This project demonstartes how one can leverage the power of pytorch combined with Nvidia GPU to speed up the neural network training process drastically.
For this I had used the NYC Taxi Fares dataset from kaggle.
The Kaggle competition provides a dataset with about 55 million records. The data contains only the pickup date & time, the latitude & longitude (GPS coordinates) of the pickup and dropoff locations, and the number of passengers. It is up to the contest participant to extract any further information.
For this exercise I've reduced the dataset down to just 120,000 records from April 11 to April 24, 2010. The records are randomly sorted.

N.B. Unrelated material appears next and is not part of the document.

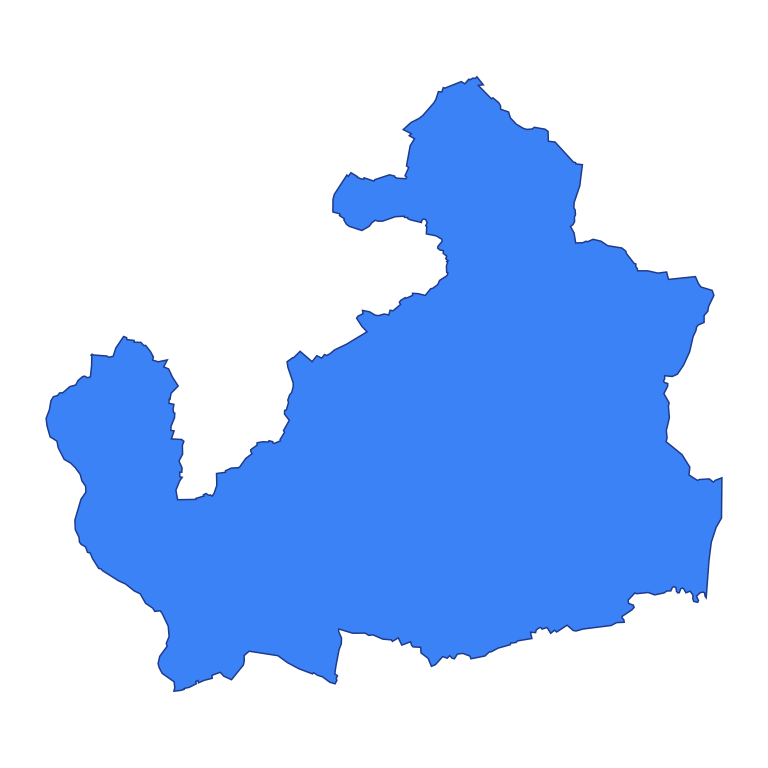 the district of Wiset Chai Chan, Ang Thong, Thailand
{"feature_id": "78962969B38552954370862", "entity_name": "Wiset Chai Chan", "entity_type": "district", "adm_level": 2, "iso_a3": "THA", "parent_name": "Thailand", "parent_adm1": "Ang Thong", "projection": "orthographic", "projection_center": [100.305, 14.571], "detail": "fine", "context": "isolated", "style": "filled", "palette": "blue", "viewbox_px": 768, "rotation_deg": 0, "n_neighbors": 0, "source": "geoboundaries", "source_scale": "gbopen_adm2", "svg_char_len": 6075}
<svg xmlns="http://www.w3.org/2000/svg" viewBox="0 0 768 768"><path d="M695.4,276.6L668.5,279.4L666.6,272.0L657.9,273.1L647.6,270.8L637.6,270.8L637.2,268.5L635.7,266.4L635.9,264.0L634.1,263.4L626.4,253.5L625.8,251.2L621.9,248.0L607.7,245.7L601.0,241.2L593.1,239.3L587.4,241.8L586.1,241.2L582.8,242.7L575.7,243.0L574.1,233.1L570.5,226.4L572.9,224.7L574.6,221.6L574.4,217.2L575.5,214.7L575.1,209.8L573.9,208.1L574.1,202.7L579.8,185.7L582.4,164.7L575.9,163.9L575.6,162.6L573.3,162.0L555.0,142.0L548.3,141.2L548.1,131.5L545.1,129.2L534.3,127.3L532.1,129.0L526.7,129.4L523.2,128.3L516.3,124.2L510.4,117.9L508.6,112.0L500.7,109.3L500.5,105.7L498.7,102.7L492.9,97.8L491.3,98.7L478.3,85.4L483.3,84.8L476.9,76.8L475.3,78.4L473.0,78.1L469.8,79.8L468.8,79.2L464.8,83.8L461.3,81.6L444.9,88.1L443.3,87.6L441.8,92.0L438.4,91.6L435.9,99.4L433.9,102.8L422.8,115.5L419.1,118.4L411.0,122.5L403.2,129.6L411.3,133.7L409.2,135.7L414.5,138.7L410.2,145.7L406.5,165.9L408.7,167.5L405.0,175.8L406.7,177.2L405.9,178.7L397.2,178.2L394.9,177.2L394.7,176.1L389.5,174.8L374.9,179.6L373.9,181.1L364.1,177.8L363.6,179.3L360.7,178.7L357.3,177.3L357.4,176.6L351.0,172.7L348.3,176.4L346.9,175.0L334.3,194.4L333.0,199.3L332.9,212.0L339.3,213.7L340.1,214.4L339.5,215.6L344.3,218.7L343.9,220.0L346.4,224.2L349.3,226.4L361.9,230.5L369.3,226.2L371.9,222.7L375.2,220.3L378.4,221.2L382.7,221.1L395.3,216.7L404.3,216.2L404.5,217.4L407.6,217.6L407.8,218.6L410.2,219.8L421.4,222.5L421.7,220.6L423.2,219.0L425.6,219.5L427.2,222.8L425.7,225.7L426.8,226.5L426.3,233.9L436.0,235.8L441.9,239.3L442.1,241.3L437.9,246.4L437.7,248.2L440.1,250.1L443.3,250.6L443.2,253.4L446.8,256.2L445.7,258.7L448.1,260.7L446.7,261.5L447.6,262.7L446.4,265.9L446.7,272.4L447.9,272.9L447.1,275.6L439.6,280.4L437.8,284.5L433.1,288.1L430.6,288.8L425.3,295.4L417.8,293.6L412.5,293.3L412.5,295.5L405.9,298.3L405.2,297.6L400.8,300.3L399.3,302.3L400.6,304.4L393.0,310.8L390.1,310.2L388.8,314.9L384.2,314.0L378.6,315.6L375.3,315.2L369.5,311.8L362.5,310.4L363.0,313.7L357.9,316.2L356.6,318.2L361.8,326.3L367.0,331.8L346.5,344.2L334.4,350.0L329.8,353.9L326.6,355.5L324.5,354.5L321.7,358.1L316.8,355.7L312.1,361.7L300.1,351.3L293.7,357.7L292.8,357.6L287.1,361.7L287.8,367.0L293.2,383.0L293.2,386.6L291.7,392.5L289.6,394.9L287.8,400.1L288.5,402.7L286.3,409.9L284.6,410.4L284.5,414.1L289.3,420.3L283.5,430.6L284.6,432.2L280.1,439.5L280.4,440.8L274.5,443.4L273.0,443.0L272.8,441.7L269.0,440.7L268.6,442.0L262.4,441.8L257.1,442.8L257.0,445.2L250.8,449.6L250.6,451.0L252.0,453.7L245.7,458.5L239.8,466.8L238.3,467.7L231.2,468.1L225.4,470.8L225.5,472.3L216.5,473.5L216.8,485.4L214.1,493.2L212.2,496.1L210.2,494.9L208.8,495.4L206.0,493.5L203.4,494.8L204.0,496.0L195.9,498.4L195.9,499.4L177.6,499.7L175.9,490.2L179.6,481.0L182.2,477.3L179.9,476.8L179.7,472.1L181.8,472.3L182.1,468.0L179.0,461.0L182.6,454.2L182.4,445.3L183.9,441.3L181.7,439.5L171.4,438.9L174.1,430.9L170.8,430.4L171.1,426.1L174.5,417.8L174.8,413.1L173.6,412.8L173.1,409.3L173.9,404.3L169.0,403.4L169.1,399.3L170.0,399.4L171.0,393.3L178.2,386.0L172.5,377.2L168.6,368.9L163.7,366.9L167.3,359.9L158.2,361.8L152.6,360.1L153.4,357.0L150.5,351.6L145.6,345.4L143.7,345.5L140.9,342.4L134.1,342.2L134.1,340.4L126.9,339.6L126.6,337.6L123.6,336.5L115.9,347.9L113.1,356.3L108.8,357.3L106.9,356.0L93.7,355.0L92.1,354.2L91.0,355.2L91.8,356.4L91.6,365.4L90.4,376.9L87.4,377.7L84.6,376.1L82.5,376.7L78.1,380.5L75.7,385.0L69.9,386.6L62.7,392.8L59.7,392.9L57.4,395.6L53.4,396.7L50.9,400.8L49.4,409.8L46.1,418.4L47.0,425.8L50.1,436.8L56.9,441.1L58.2,447.7L64.2,459.4L70.7,463.1L75.3,467.7L80.2,474.4L81.9,480.9L85.6,486.2L85.9,492.2L81.0,499.2L74.9,520.0L75.3,529.7L79.1,537.5L79.4,541.9L81.1,544.3L85.5,546.8L87.5,552.3L90.2,553.0L92.6,558.7L98.7,568.4L100.8,568.8L102.7,570.8L118.7,580.9L125.6,584.0L134.2,590.9L140.2,593.8L145.6,603.3L152.8,608.2L154.8,611.4L160.2,610.8L162.2,613.5L168.2,626.1L169.1,636.5L166.3,643.4L167.2,646.2L159.7,656.4L158.1,663.6L159.1,667.5L162.1,673.3L174.1,681.8L174.8,687.7L173.9,691.2L180.6,690.4L184.2,689.4L184.0,688.5L189.3,687.3L196.4,683.7L195.7,681.5L198.0,680.5L198.5,682.8L204.3,680.3L212.2,678.3L212.0,675.3L220.3,672.3L223.8,676.2L231.5,679.7L243.4,665.0L244.3,660.7L244.1,655.6L249.1,651.2L278.0,655.7L287.4,662.6L299.0,668.8L312.5,673.9L313.5,672.6L317.6,675.3L322.5,676.8L329.9,682.3L335.1,683.8L336.9,680.3L336.2,678.5L337.5,675.8L334.8,673.8L335.9,666.1L339.1,649.5L341.3,643.8L341.5,638.0L338.6,631.4L338.8,629.0L352.6,633.2L365.2,633.1L368.6,635.3L373.1,634.9L382.7,639.1L391.4,639.9L392.4,641.4L398.3,637.9L401.8,645.1L410.6,641.8L411.6,645.3L413.1,646.9L420.7,647.3L421.0,652.9L428.1,658.3L431.4,666.3L435.4,664.7L442.7,656.6L447.2,658.2L449.6,655.7L452.1,658.2L454.4,658.8L457.4,654.1L462.8,653.4L470.0,656.1L470.9,658.8L484.9,656.0L489.4,651.9L491.2,651.8L498.2,648.1L510.3,644.7L510.7,643.1L516.0,642.5L517.5,640.9L531.9,638.5L530.5,632.2L535.6,632.6L536.2,630.0L539.3,627.7L540.8,627.6L542.1,629.1L547.1,627.5L550.7,633.3L554.5,630.2L556.7,632.0L567.1,625.2L573.2,630.5L576.1,631.0L583.2,629.0L611.1,625.5L616.7,622.6L624.2,622.3L623.9,620.0L622.0,617.6L622.2,616.3L632.0,609.8L634.1,607.4L633.4,605.2L628.6,603.4L628.1,600.2L634.9,592.9L636.6,593.7L648.2,592.5L654.7,594.9L664.1,592.9L666.8,591.0L670.8,590.9L672.4,587.4L674.1,586.6L676.0,587.8L676.5,591.4L677.8,592.9L679.3,592.7L680.7,588.8L682.2,588.1L683.6,588.7L686.0,592.8L690.1,591.2L692.9,594.9L692.8,598.7L693.7,601.4L697.7,602.3L698.5,600.7L696.5,596.1L700.3,592.7L702.7,592.1L704.6,592.8L705.1,596.3L706.2,597.7L709.0,560.4L711.3,542.2L716.1,527.5L721.5,518.0L721.9,477.8L715.3,480.3L713.4,482.1L709.3,478.9L699.5,479.5L697.5,480.4L694.3,478.4L689.0,474.9L689.8,467.1L682.0,454.6L666.1,441.7L667.1,437.8L666.3,430.7L669.4,417.6L668.4,406.6L669.1,402.8L663.9,393.6L667.6,386.4L667.8,383.6L664.4,382.5L663.5,381.0L664.7,378.9L664.6,375.7L672.2,376.5L677.4,374.2L683.5,365.2L689.6,351.9L693.1,336.6L695.9,330.7L696.6,327.0L698.2,325.0L704.1,322.4L704.1,315.5L707.8,311.3L708.6,306.4L713.9,295.4L712.2,290.4L700.9,287.0L698.4,283.5L695.4,276.6Z" fill="#3b82f6" stroke="#1e3a8a" stroke-width="1.5"/></svg>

The folder contains the below mentioned files and subfolder:-
i. Data Folder :- The training data in the folder named Data. This file is in csv format.

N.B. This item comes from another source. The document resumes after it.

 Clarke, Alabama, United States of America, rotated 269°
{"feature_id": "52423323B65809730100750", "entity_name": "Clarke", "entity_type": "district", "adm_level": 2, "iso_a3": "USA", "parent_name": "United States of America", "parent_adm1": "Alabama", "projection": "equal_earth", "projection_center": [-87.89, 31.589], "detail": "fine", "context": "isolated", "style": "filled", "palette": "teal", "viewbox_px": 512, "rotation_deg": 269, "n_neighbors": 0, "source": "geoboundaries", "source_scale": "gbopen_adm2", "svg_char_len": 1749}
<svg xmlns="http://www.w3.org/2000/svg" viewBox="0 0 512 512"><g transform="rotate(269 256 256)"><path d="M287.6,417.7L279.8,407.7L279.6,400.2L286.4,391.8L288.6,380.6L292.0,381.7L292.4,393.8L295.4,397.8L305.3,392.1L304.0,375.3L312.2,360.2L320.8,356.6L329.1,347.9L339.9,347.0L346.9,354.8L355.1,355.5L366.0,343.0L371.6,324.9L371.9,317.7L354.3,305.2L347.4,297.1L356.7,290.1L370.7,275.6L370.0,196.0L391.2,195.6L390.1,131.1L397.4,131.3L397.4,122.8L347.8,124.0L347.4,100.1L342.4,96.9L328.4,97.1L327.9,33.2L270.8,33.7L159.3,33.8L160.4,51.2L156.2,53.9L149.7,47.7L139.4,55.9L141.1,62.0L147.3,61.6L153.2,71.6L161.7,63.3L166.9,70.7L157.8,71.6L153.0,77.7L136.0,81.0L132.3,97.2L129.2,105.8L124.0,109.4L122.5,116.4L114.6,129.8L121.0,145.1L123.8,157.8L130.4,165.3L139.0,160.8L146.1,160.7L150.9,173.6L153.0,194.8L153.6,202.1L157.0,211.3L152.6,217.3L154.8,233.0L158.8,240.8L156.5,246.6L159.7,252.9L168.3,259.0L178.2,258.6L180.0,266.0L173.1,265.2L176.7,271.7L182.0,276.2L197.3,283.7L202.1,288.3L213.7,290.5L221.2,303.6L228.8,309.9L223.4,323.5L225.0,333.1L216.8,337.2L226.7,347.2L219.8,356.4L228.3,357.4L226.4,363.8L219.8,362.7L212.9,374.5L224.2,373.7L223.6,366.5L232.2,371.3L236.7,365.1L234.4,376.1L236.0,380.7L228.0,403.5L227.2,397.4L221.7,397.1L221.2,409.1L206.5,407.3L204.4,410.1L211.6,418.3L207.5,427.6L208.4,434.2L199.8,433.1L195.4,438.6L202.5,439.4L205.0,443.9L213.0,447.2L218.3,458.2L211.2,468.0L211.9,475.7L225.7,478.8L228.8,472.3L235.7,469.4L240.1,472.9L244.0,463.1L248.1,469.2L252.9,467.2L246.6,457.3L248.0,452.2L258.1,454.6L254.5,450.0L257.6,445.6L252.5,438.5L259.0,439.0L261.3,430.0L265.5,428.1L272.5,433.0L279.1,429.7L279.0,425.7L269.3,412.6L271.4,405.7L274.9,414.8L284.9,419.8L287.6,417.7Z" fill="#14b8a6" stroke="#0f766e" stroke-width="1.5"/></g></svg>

ii. Data_Preprocessing.py :- This file contains the preprocessing steps. It performs 3 main steps as described below:-
STEP I. Calculate the haversine distance between two coordinates. The formula for haversine distance can be found in the wikipedia link https://en.wikipedia.org/wiki/Haversine_formula. The distance calcuated is made a new column in the dataframe.
STEP II. Create date time columns. By creating a datetime object, we can extract information like "day of the week", "am vs. pm" etc. Note that the data was saved in UTC time. Our data falls in April of 2010 which occurred during Daylight Savings Time in New York. For that reason, I'll make an adjustment to EDT using UTC-4 (subtracting four hours).
STEP III. Separate Categorical and Continuous columns. We then separate categorical and continuous columns and convert them to tensors so that they can be fed into the pytorch model.
iii. model.py :- This file contains the logic to create a simple pytorch ANN model.
iv. model_training_cpu.ipynb :- This file demonstrates the model training using cpu. It also saves the model weights as a .pt file named TaxiFareRegrModel_cpu.pt.
v. model_training_gpu.ipynb :- This file demonstrates the model training using gpu. It also saves the model weights as a .pt file named TaxiFareRegrModel.pt.
vi. model_prediction.py :- This file can be run from the terminal to get the predicted fare using the trained model. When executed it will ask user questions like pickup latitude and longitude, dropoff latitude and longitude, number of passengers, and pickup date and time after which it gives the predicted fare.